As the World Health Organization deems it, the problem this “infodemic” presents is obvious; the solution, on the other hand, remains in question. While the steps taken by Twitter and Facebook are a good start, more needs to be done to help individuals struggling to navigate the modern media landscape. I believe that media literacy courses should be required for all Canadians at the high school level, in order to reduce the spread of misinformation, and improve social media as a news-sharing platform.

Per a Ryerson University study, 94 per cent of online Canadians use social media. More than half of those users reported having come across some form of misinformation. A McGill University study found that the more a user relied on social media for news related to the pandemic, the more likely they were to defy public health guidelines. The inverse is equally true: the more a person relies on traditional news media for pandemic information, the more likely they were to follow the guidelines. A similar study at Carleton University found that almost half of Canadians surveyed believe at least one Corona virus conspiracy theory, with more than 25 per cent believing the virus was engineered in China as a weapon.

There are media studies courses that focus on the influences that advertising, propaganda and even cinema can have on consumers. But in the digital ecosystem that we currently find ourselves in, it has become essential to realize why misinformation exists on social media, and who benefits from it. Yet, students are never taught how to use these platforms properly.
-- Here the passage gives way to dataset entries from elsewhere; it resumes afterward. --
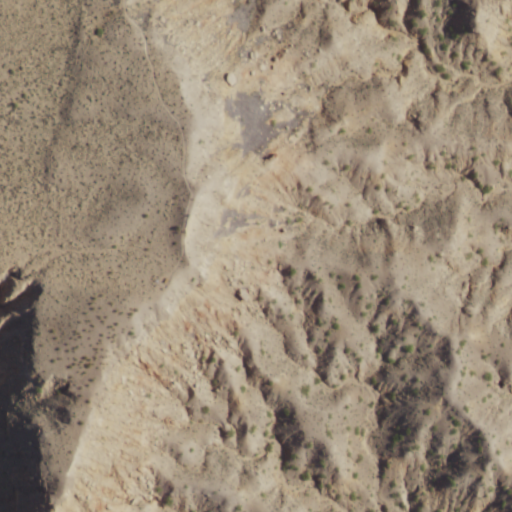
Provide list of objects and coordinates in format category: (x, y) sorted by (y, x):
road: (186, 131)
road: (90, 249)
road: (164, 281)
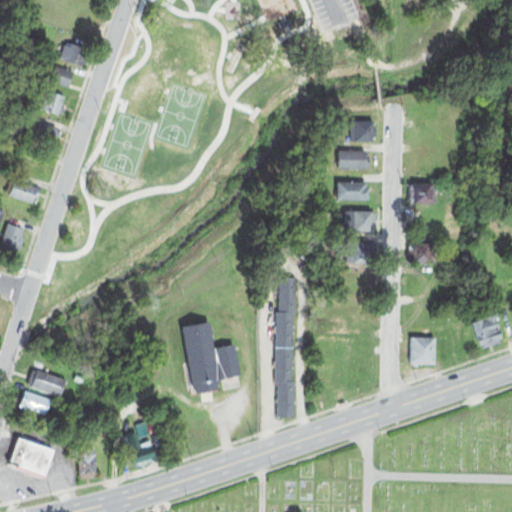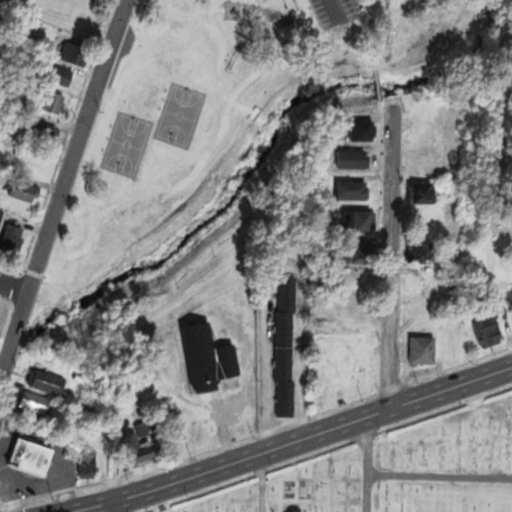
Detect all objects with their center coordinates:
building: (70, 52)
building: (73, 53)
building: (55, 72)
building: (55, 73)
building: (47, 99)
building: (48, 100)
building: (361, 130)
building: (362, 130)
building: (421, 131)
building: (42, 132)
building: (423, 133)
park: (190, 144)
building: (352, 158)
building: (352, 159)
building: (420, 160)
building: (421, 161)
building: (35, 164)
building: (34, 165)
building: (21, 188)
building: (353, 189)
building: (23, 190)
building: (351, 190)
road: (62, 191)
building: (421, 191)
building: (421, 192)
building: (1, 213)
building: (357, 219)
building: (358, 220)
building: (10, 237)
building: (11, 237)
building: (358, 251)
building: (359, 251)
building: (420, 251)
building: (421, 251)
road: (392, 252)
road: (14, 289)
building: (420, 315)
building: (419, 316)
building: (486, 330)
building: (487, 330)
building: (284, 344)
building: (284, 346)
building: (422, 349)
building: (422, 349)
building: (206, 356)
building: (200, 357)
building: (227, 360)
building: (47, 381)
building: (46, 382)
building: (93, 395)
building: (94, 396)
building: (34, 402)
building: (40, 404)
road: (290, 442)
building: (136, 448)
road: (327, 448)
building: (136, 449)
building: (30, 456)
building: (30, 456)
building: (86, 463)
building: (85, 464)
road: (368, 464)
park: (384, 467)
road: (440, 475)
road: (260, 482)
road: (115, 506)
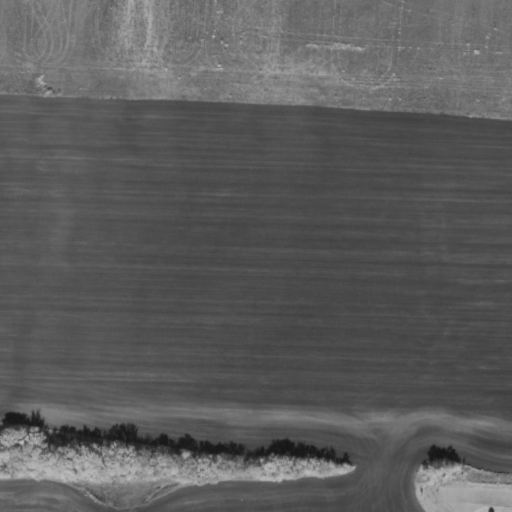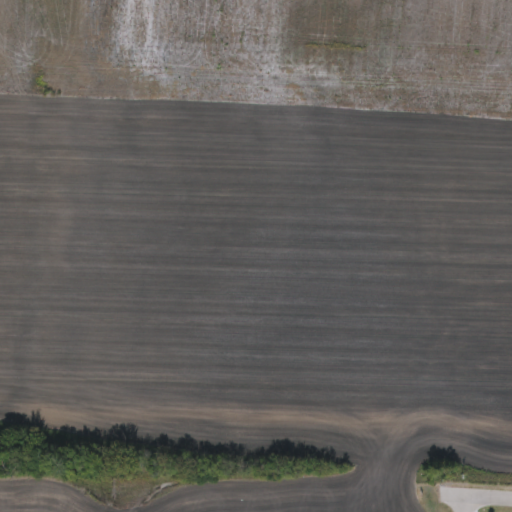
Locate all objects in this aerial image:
road: (489, 504)
road: (465, 507)
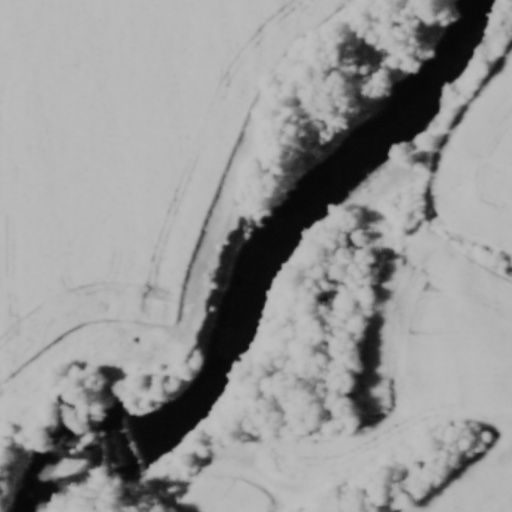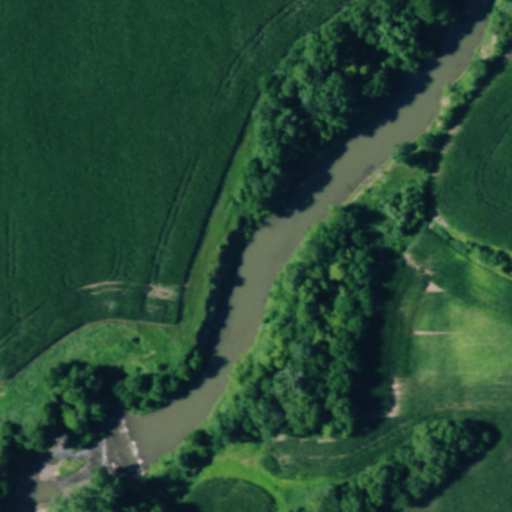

In April, the Canadian government invested $3 million in order to help fight against virus-related misinformation. The money will be divided among several programs with the aim of “helping Canadians become more resilient and think critically.” As recently as late October, the federal government launched a program in collaboration with MediaSmarts to benefit Media Literacy Week in 2020, 2021, and 2022.

This plan, while well-intentioned, is reactive rather than proactive. Viewing misinformation related to the pandemic as a blip rather than the new normal is potentially very dangerous.

Last year in the U.S., a federal bill was introduced calling for $20 million of investment in media literacy education. Since then, 15 states have introduced media literacy bills, which aim to add media literacy as a part of the required high school curriculum. Beyond more consistent and clear messaging from all levels of government, experts prescribe some level of training required for students. Right now, social media users are left to use the formative platforms without the proper equipment; they are placed in a sea of information without a life raft.

In order to remedy its problem with misinformation, it will be essential for Canadian students to be instructed in media literacy by the time they graduate from high school. This baseline education, coupled with the advocacy we continue to see from groups such as MediaSmarts, creates a more educated media-consuming population. In the midst of this pandemic, it is media literacy, even more than epidemiology or politics, that could prove to be the greatest life-saver.